Thank you again, I will try your suggestion and update the result,

Best,
Hoa.

moneta · May 19, 2022, 10:51am

Hi,
If you could share your input histograms and your code, I could investigate further this issue

Lorenzo

LongHoa · June 1, 2022, 10:19am

Hi Lorenzo,

Sorry for the late reply. Unfortunately I cannot share my inputs as they stay on the local machine, and the files are quite large to be uploaded to lxplus (my codes are also messy).

It seems that I have over-estimated error because my toy template is a sum of 2 histogram (I generated the signal part and the background part of the toy separately then add them together).

using a pseudo code, the one that doesn’t work is (in either TFractionFitter or RooFit) :

hist_toy_signal -> FillRandom (hist_real_signal, nSignal);
hist_toy_background -> FillRandom (hist_real_background, nBackground);
hist_toy_sum = (TH1D*)hist_toy_signal -> Clone( );
hist_toy_sum -> Add (hist_toy_background);

The following seems to work well (so far)

hist_real_sum = (TH1D*)hist_real_signal -> Clone();
hist_real_sum -> Add (hist_real_background);
hist_toy_sum -> FillRandom (hist_real_sum, nSignal+nBackground);

I’m trying to reproduce the issue without using real data. Then I may share you the code for investigation.

Thank you,
Hoa.

Wile_E_Coyote · June 1, 2022, 12:19pm

In both cases, right after “Clone” and before any “Add”, make sure you execute: hist_..._sum->Sumw2(kTRUE);

moneta · June 1, 2022, 1:32pm

Hi,

I don’t think one needs to use SumW2(true), because the histograms are not weighted, and adding histograms is fine.
@LongHoa, if I have understood you well, you are saying that you get different pulls from the TFractionFitter, if you are using the first or the second case to generate the input data histogram for each pseudo-experiment.
I think the first case is not correct, you are fixing the number of background and signal events, instead it should fluctuate according to a binomial distribution.
The second case is instead correct and should be used.

Best regards

Lorenzo

LongHoa · June 1, 2022, 4:36pm

Hi Lorenzo,

Yes, that’s what I mean. The second case gives me the expected sigma of the pull distribution.
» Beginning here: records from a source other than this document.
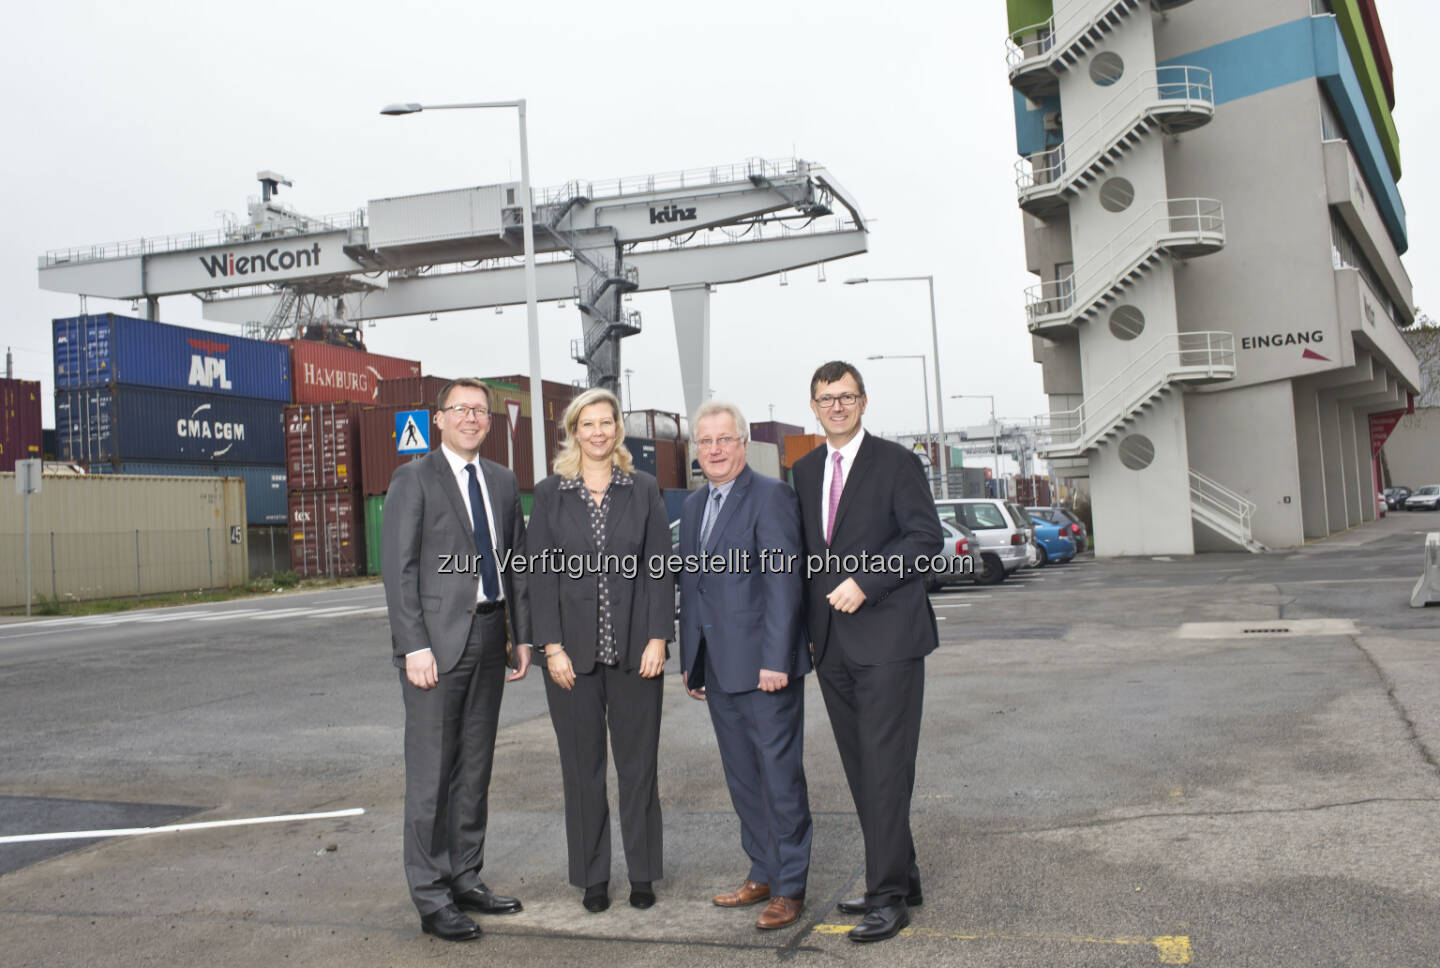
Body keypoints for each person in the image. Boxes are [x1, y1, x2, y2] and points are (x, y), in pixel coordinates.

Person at [791, 361, 943, 943]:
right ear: (813, 405)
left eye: (846, 396)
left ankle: (887, 897)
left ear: (863, 401)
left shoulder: (897, 463)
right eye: (826, 398)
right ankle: (901, 874)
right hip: (830, 646)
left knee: (885, 767)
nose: (836, 406)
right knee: (861, 769)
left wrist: (868, 579)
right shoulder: (803, 471)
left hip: (888, 639)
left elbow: (925, 538)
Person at [381, 377, 533, 943]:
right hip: (435, 649)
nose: (471, 418)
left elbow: (514, 564)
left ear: (489, 422)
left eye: (480, 411)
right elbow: (399, 571)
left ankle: (465, 876)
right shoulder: (412, 479)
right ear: (438, 418)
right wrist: (412, 645)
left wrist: (523, 638)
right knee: (430, 777)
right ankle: (430, 895)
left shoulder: (501, 480)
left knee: (474, 769)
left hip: (491, 636)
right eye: (460, 409)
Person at [526, 388, 674, 913]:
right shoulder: (550, 495)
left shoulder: (644, 489)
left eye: (606, 422)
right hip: (571, 661)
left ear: (617, 429)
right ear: (574, 431)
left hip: (638, 655)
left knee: (639, 769)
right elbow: (539, 579)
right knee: (582, 771)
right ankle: (592, 878)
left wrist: (659, 637)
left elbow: (660, 570)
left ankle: (642, 874)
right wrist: (552, 647)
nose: (597, 432)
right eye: (587, 424)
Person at [678, 401, 813, 931]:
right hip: (717, 668)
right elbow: (693, 587)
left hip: (764, 669)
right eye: (704, 441)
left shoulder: (771, 496)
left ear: (742, 443)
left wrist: (777, 659)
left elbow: (784, 584)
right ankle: (762, 868)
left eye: (723, 439)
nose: (714, 450)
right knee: (742, 778)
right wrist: (693, 663)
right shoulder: (693, 508)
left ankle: (791, 885)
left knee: (779, 777)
Please correct me if I’m wrong: the sum of 2 randomize histograms (1st case) doesn’t have the correct uncertainty, which results in miscalculating the error, and thus should not be used.
If this is the case, will:

hist_toy_sum = (TH1D*)hist_toy_signal -> Clone( );
hist_toy_sum -> Add (hist_toy_background);
hist_toy_sum -> Sumw2 (kTRUE);

help, as @Wile_E_Coyote suggested?

Thank you very much,
Hoa.

Wile_E_Coyote · June 1, 2022, 6:01pm

The “Sumw2” call must appear before “Add” (as pointed out by @moneta, it is only required if any histogram is filled with “weights” not equal to 1).
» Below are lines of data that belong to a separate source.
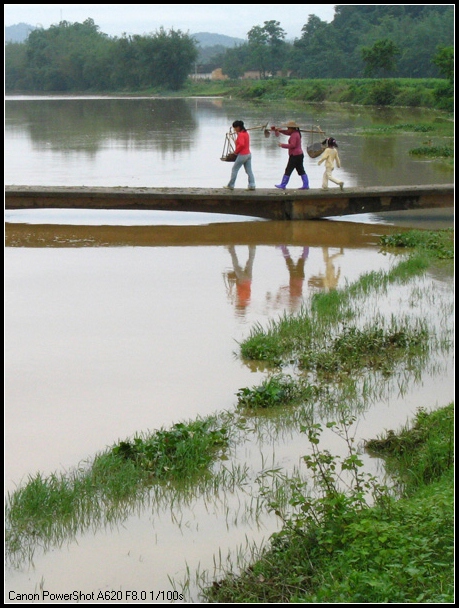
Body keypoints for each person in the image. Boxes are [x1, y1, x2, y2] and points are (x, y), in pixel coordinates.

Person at [271, 121, 309, 190]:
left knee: (288, 170)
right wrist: (280, 130)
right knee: (301, 170)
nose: (287, 129)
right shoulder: (296, 133)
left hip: (295, 156)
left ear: (292, 128)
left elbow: (292, 145)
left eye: (288, 128)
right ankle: (306, 185)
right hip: (299, 155)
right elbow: (287, 132)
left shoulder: (294, 135)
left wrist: (282, 145)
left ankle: (283, 185)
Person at [223, 120, 256, 191]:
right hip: (248, 154)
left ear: (238, 127)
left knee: (234, 169)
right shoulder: (245, 133)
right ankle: (252, 185)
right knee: (249, 171)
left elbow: (241, 144)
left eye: (235, 128)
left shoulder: (241, 134)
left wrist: (235, 152)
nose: (234, 129)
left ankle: (231, 185)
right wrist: (237, 134)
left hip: (242, 155)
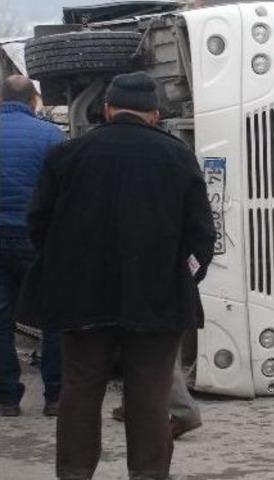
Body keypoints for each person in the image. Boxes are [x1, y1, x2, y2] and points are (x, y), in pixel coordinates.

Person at [17, 71, 215, 480]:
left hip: (81, 298)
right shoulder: (178, 157)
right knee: (150, 395)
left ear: (107, 109)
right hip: (157, 299)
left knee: (80, 389)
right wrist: (183, 278)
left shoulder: (67, 155)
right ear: (155, 114)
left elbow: (38, 225)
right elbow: (201, 237)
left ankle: (74, 474)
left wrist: (66, 269)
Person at [0, 75, 65, 417]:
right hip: (38, 238)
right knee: (54, 315)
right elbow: (64, 191)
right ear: (33, 101)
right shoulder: (51, 136)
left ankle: (7, 398)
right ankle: (55, 396)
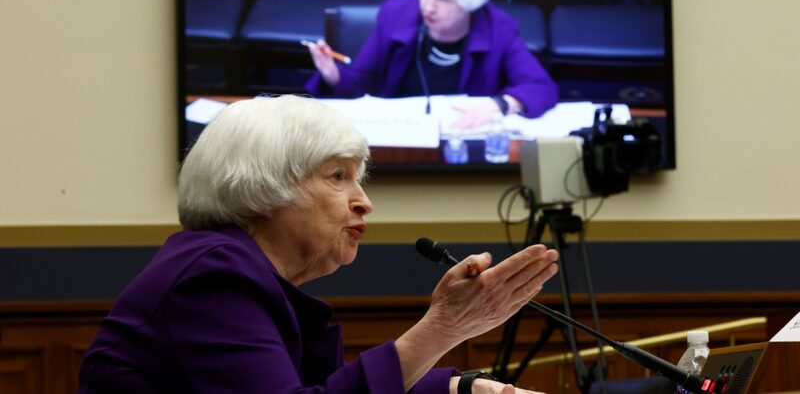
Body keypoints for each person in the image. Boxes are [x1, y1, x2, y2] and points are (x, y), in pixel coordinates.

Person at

moneta · June 2, 2022, 9:30am

Hi,

The sum of 2 histograms have the correct uncertainty computed and if you call Sumw2 if your histogram is weighted. If it is not you don’t need to.

The problem in your cases is not the uncertainty of the histogram, is in the procedure.
If you randomise h1 and h2 with n1 and n2 as number of events, you have a different result than randomizing the sum of h1+h2 with (n1+n2). The result will be the same only if n1=n2 and the histograms have the same integrals.

Lorenzo

LongHoa · June 2, 2022, 10:57am

Hi Lorenzo,

Thank you, I understand that by generating the signal part and the background part of the toy, it will fix the number of events in each part, but I still don’t understand how it would affect the fit uncertainty.
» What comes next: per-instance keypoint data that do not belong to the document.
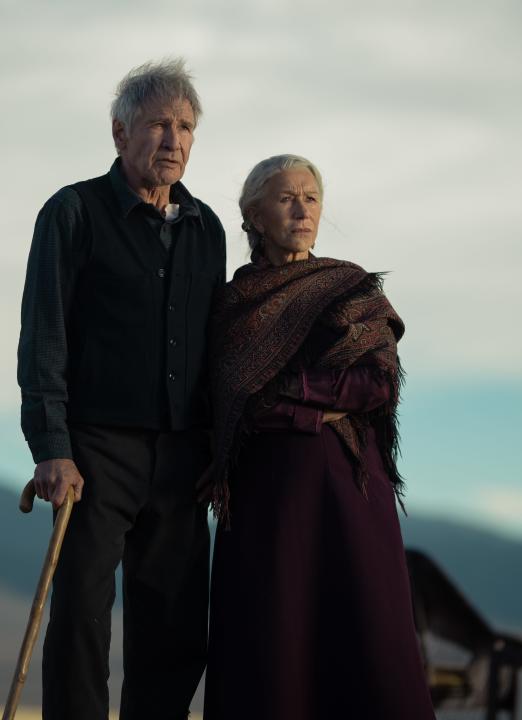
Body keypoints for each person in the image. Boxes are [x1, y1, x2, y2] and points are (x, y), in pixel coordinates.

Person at [16, 59, 226, 720]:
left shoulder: (207, 228)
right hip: (93, 451)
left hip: (183, 458)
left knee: (176, 627)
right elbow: (44, 332)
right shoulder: (72, 212)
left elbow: (217, 351)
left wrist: (220, 452)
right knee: (81, 614)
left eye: (186, 126)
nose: (174, 140)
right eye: (159, 124)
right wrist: (51, 445)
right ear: (119, 132)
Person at [203, 155, 435, 719]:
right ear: (254, 215)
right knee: (273, 643)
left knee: (367, 639)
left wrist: (288, 395)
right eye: (286, 198)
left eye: (311, 197)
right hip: (264, 500)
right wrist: (308, 406)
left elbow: (375, 381)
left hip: (348, 493)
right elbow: (231, 398)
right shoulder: (232, 304)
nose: (303, 209)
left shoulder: (348, 287)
By the way, as my problem is solved now, I mark the topic as “Solved”. Thank you all again for the help.

Best regards,
Hoa.

moneta · June 2, 2022, 3:34pm

Generating the signal and background part separately will not affect the fit uncertainty, but will affect the fluctuations in your obtained fit results values (there will be smaller) and this will affect your pull results.